What businesses can learn from the financial models of co-ops and credit unions.
Currently, I think we are all agreed that we are in a state of considerable uncertainty, a position that also extends to the economy. Financial institutions, economic forecasters, and even the Bank of England are unable to predict the future of the economy at present. Whilst the UK government has extended furlough measures to October to help those businesses who are struggling, significant redundancy numbers are still likely. The current climate has already led to the highest levels of universal credit claimants in recent times, with nearly two million claims submitted.
Why do unexpected events cause financial shockwaves?
Lockdown, whilst an essential measure, has had a huge impact on the economy, with Britain experiencing the deepest economic slump on record, even before the full impact of the extraordinary measures we’ve all felt the effects of were fully in place. The pandemic has also had an impact on the NHS, who have experienced a surge in hospital admissions in the past few months due to Covid-19. This in an organisation that was already financially stretched due to years of ‘least cost means’ and real-terms per capita budget cuts. That itself has had an indirect impact on UK plc.
The popularity of take up rates for furloughing has left some of us asking why so many businesses don’t have a cash and capital reserve or a stronger model for unexpected times like this. For too many firms, their focus is short term, often just having enough ready reserves to maintain ongoing business, with the vast majority of capital generated used to pay out shareholder dividends (or executive salaries).
Furthermore, it seems apparent that a high proportion of businesses rely on just-in-time transactions to see them through on an ongoing basis. If you are in a continual cycle of short term payout, where can you build in long term financial resources to deal with impacts such as this? Maybe it is time to change, to face up to shareholders and their expectations, and to introduce strength into the business model. Let’s not forget that excessive focus on short term rewards for the few costs all of us in terms of the environmental and societal consequences.
What can we learn from the financial models of co-ops and credit unions?
There is a lot to be learnt from credit unions and co-ops. Our financial structure has a focus on the long-term and our members, who are ‘investors’ as well as customers, have a different outlook to your traditional shareholders. Credit unions not only consider how we can help people in the immediate future, but also look to create an organisation that will survive in the long term, serving communities for 20, 50, and even 100 years in the future.
We do this by not being bound by financialisation and short term dividend payments - the economic structure that too often results in weakened sustainability for businesses. Instead, considerations are focused on the broader impact of what we do for our neighbourhoods and communities. This is achieved by ensuring we do the right thing for our members and, by building capital reserves for future stability, we’re able to weather more storms and make sure we’re paying our way in terms of our impact on the world we live in.
Any economic structure has its drawbacks and the financial construct of co-ops and credit unions is no different. We have less access to external capital and there is more pressure on obtaining financial resources, particularly amongst smaller co-ops. Growth rates can be slower and more organic than others, and democratic control can sometimes lead to risk aversion.
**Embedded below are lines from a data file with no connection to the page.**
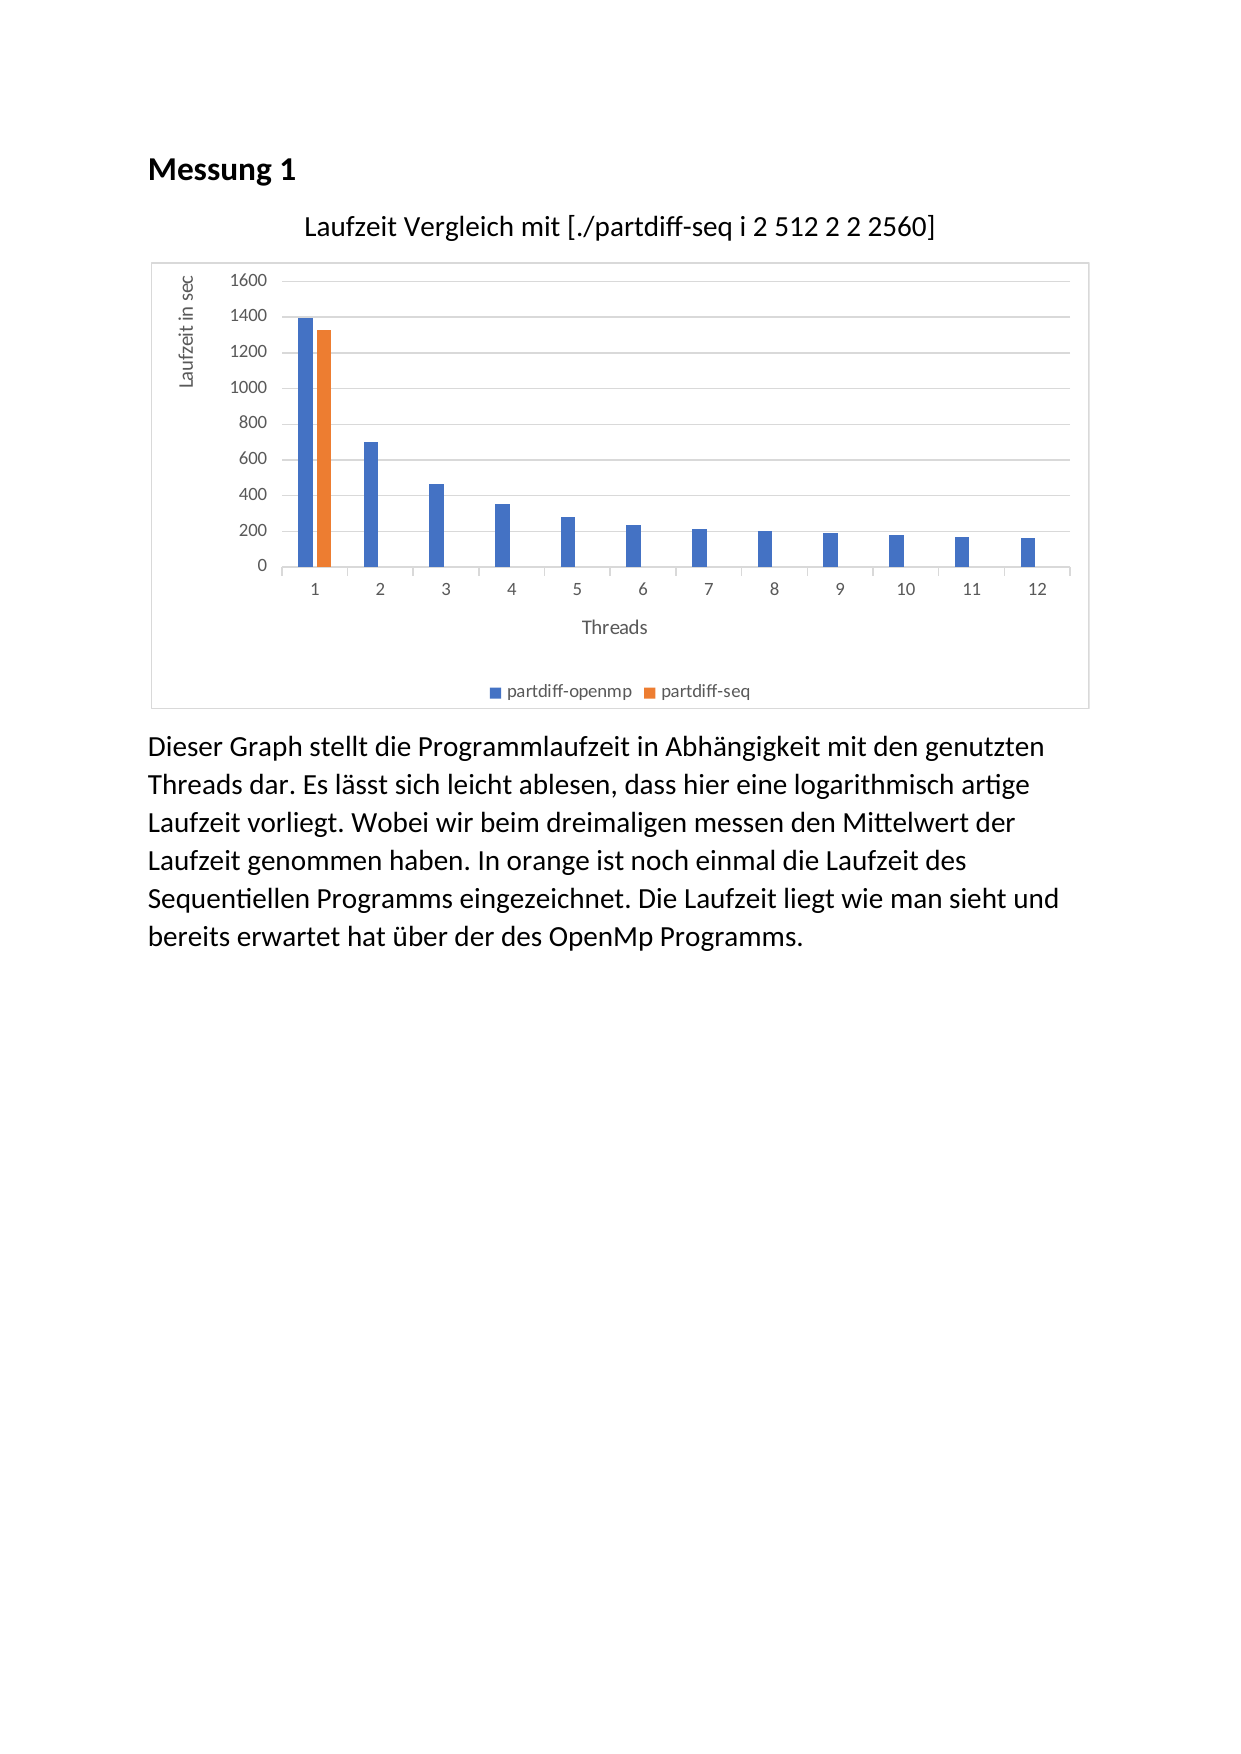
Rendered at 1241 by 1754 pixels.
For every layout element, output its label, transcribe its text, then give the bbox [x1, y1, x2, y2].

text Dieser Graph stellt die Programmlaufzeit in Abhängigkeit mit den genutzten Threads dar. Es lässt sich leicht ablesen, dass hier eine logarithmisch artige Laufzeit vorliegt. Wobei wir beim dreimaligen messen den Mittelwert der Laufzeit genommen haben. In orange ist noch einmal die Laufzeit des Sequentiellen Programms eingezeichnet. Die Laufzeit liegt wie man sieht und bereits erwartet hat über der des OpenMp Programms. [148, 728, 1093, 954]
text Laufzeit Vergleich mit [./partdiff-seq i 2 512 2 2 2560] [148, 208, 1093, 243]
text Messung 1 [148, 148, 1093, 188]
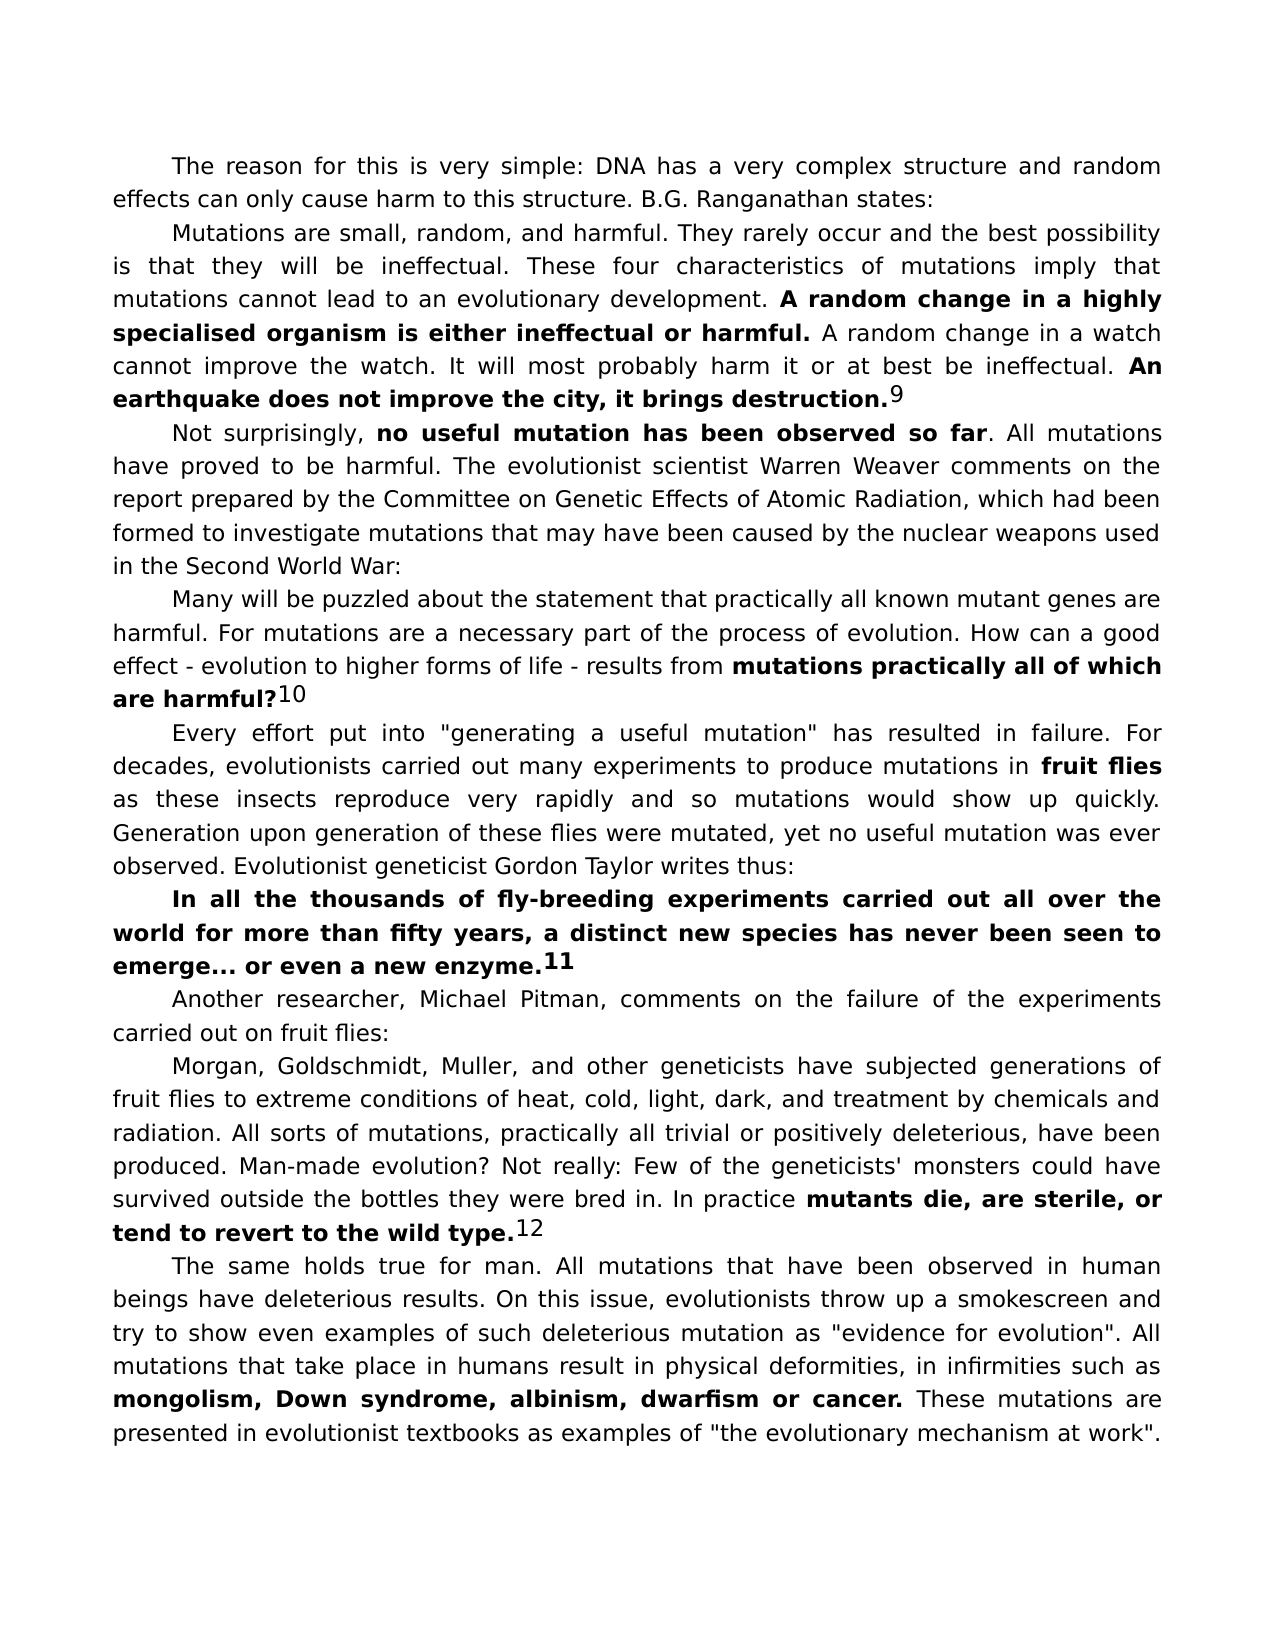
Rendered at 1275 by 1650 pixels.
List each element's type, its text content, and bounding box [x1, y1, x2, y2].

text Every effort put into "generating a useful mutation" has resulted in failure. For decades, evolutionists carried out many experiments to produce mutations in fruit flies as these insects reproduce very rapidly and so mutations would show up quickly. Generation upon generation of these flies were mutated, yet no useful mutation was ever observed. Evolutionist geneticist Gordon Taylor writes thus: [112, 714, 1162, 881]
text The same holds true for man. All mutations that have been observed in human beings have deleterious results. On this issue, evolutionists throw up a smokescreen and try to show even examples of such deleterious mutation as "evidence for evolution". All mutations that take place in humans result in physical deformities, in infirmities such as mongolism, Down syndrome, albinism, dwarfism or cancer. These mutations are presented in evolutionist textbooks as examples of "the evolutionary mechanism at work". [112, 1248, 1162, 1448]
text Mutations are small, random, and harmful. They rarely occur and the best possibility is that they will be ineffectual. These four characteristics of mutations imply that mutations cannot lead to an evolutionary development. A random change in a highly specialised organism is either ineffectual or harmful. A random change in a watch cannot improve the watch. It will most probably harm it or at best be ineffectual. An earthquake does not improve the city, it brings destruction.9 [112, 214, 1162, 414]
text Another researcher, Michael Pitman, comments on the failure of the experiments carried out on fruit flies: [112, 981, 1162, 1048]
text Morgan, Goldschmidt, Muller, and other geneticists have subjected generations of fruit flies to extreme conditions of heat, cold, light, dark, and treatment by chemicals and radiation. All sorts of mutations, practically all trivial or positively deleterious, have been produced. Man-made evolution? Not really: Few of the geneticists' monsters could have survived outside the bottles they were bred in. In practice mutants die, are sterile, or tend to revert to the wild type.12 [112, 1048, 1162, 1248]
text Not surprisingly, no useful mutation has been observed so far. All mutations have proved to be harmful. The evolutionist scientist Warren Weaver comments on the report prepared by the Committee on Genetic Effects of Atomic Radiation, which had been formed to investigate mutations that may have been caused by the nuclear weapons used in the Second World War: [112, 414, 1162, 581]
text Many will be puzzled about the statement that practically all known mutant genes are harmful. For mutations are a necessary part of the process of evolution. How can a good effect - evolution to higher forms of life - results from mutations practically all of which are harmful?10 [112, 581, 1162, 714]
text In all the thousands of fly-breeding experiments carried out all over the world for more than fifty years, a distinct new species has never been seen to emerge... or even a new enzyme.11 [112, 881, 1162, 981]
text The reason for this is very simple: DNA has a very complex structure and random effects can only cause harm to this structure. B.G. Ranganathan states: [112, 148, 1162, 214]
However, the drawbacks of our economic structures do not as often result in liquidation, or financial hardship, as shown by the comparative 5 year start-up survival rates set out in Co-op UK’s 2020 report into the sector. This shows co-ops’ and credit unions’ strong financial stability and organizational resilience which enable us to withstand economic disruption.
How can businesses build financial resilience?
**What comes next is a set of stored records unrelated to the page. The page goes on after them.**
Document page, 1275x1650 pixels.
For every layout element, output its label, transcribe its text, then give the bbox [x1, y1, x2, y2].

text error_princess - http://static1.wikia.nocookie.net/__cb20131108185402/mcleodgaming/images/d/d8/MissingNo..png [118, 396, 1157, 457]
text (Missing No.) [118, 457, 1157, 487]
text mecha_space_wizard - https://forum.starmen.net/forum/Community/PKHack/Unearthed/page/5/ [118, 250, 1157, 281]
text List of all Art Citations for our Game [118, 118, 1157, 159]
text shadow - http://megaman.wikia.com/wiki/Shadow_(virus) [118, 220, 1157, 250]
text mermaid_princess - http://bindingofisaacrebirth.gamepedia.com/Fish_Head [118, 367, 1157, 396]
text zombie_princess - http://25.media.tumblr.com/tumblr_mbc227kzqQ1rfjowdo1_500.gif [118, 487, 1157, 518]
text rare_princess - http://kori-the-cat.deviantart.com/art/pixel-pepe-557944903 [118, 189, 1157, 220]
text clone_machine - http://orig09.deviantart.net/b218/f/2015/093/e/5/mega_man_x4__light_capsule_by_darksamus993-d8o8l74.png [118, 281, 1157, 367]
The pandemic has made one thing undeniable: we need to build our financial resilience. This has been made obvious by the amount of people on furlough pay. Whilst the government furlough scheme is essential, this money will need to be repaid in the future. This is likely to be through tax increases, meaning we will all pay the costs for the years of profit-extraction. If businesses had built their financial resilience before the crisis, rather than focusing on the short-term, the furlough repayments and hence the cost to us as taxpayers could have been significantly reduced.
Business leaders should observe the financial and governance structures put in place by co-ops and credit unions and learn from them. Bristol Credit Union’s co-operative model allows us the resources to adapt to the current circumstances and implement measures for the benefit of our members, such as our zero interest loans for NHS workers. We’re also able to support individuals to improve their own financial well-being and resilience, for example through our employer partnership scheme, which we urge more employers to get involved in.
The pandemic has given us the opportunity to take a step back from standard economic processes and look at new financial models to assess if a change is the way forward. The pandemic has taught us that we are not infallible. We need to develop more robust, resilient financial processes in order to turn adversity into opportunity.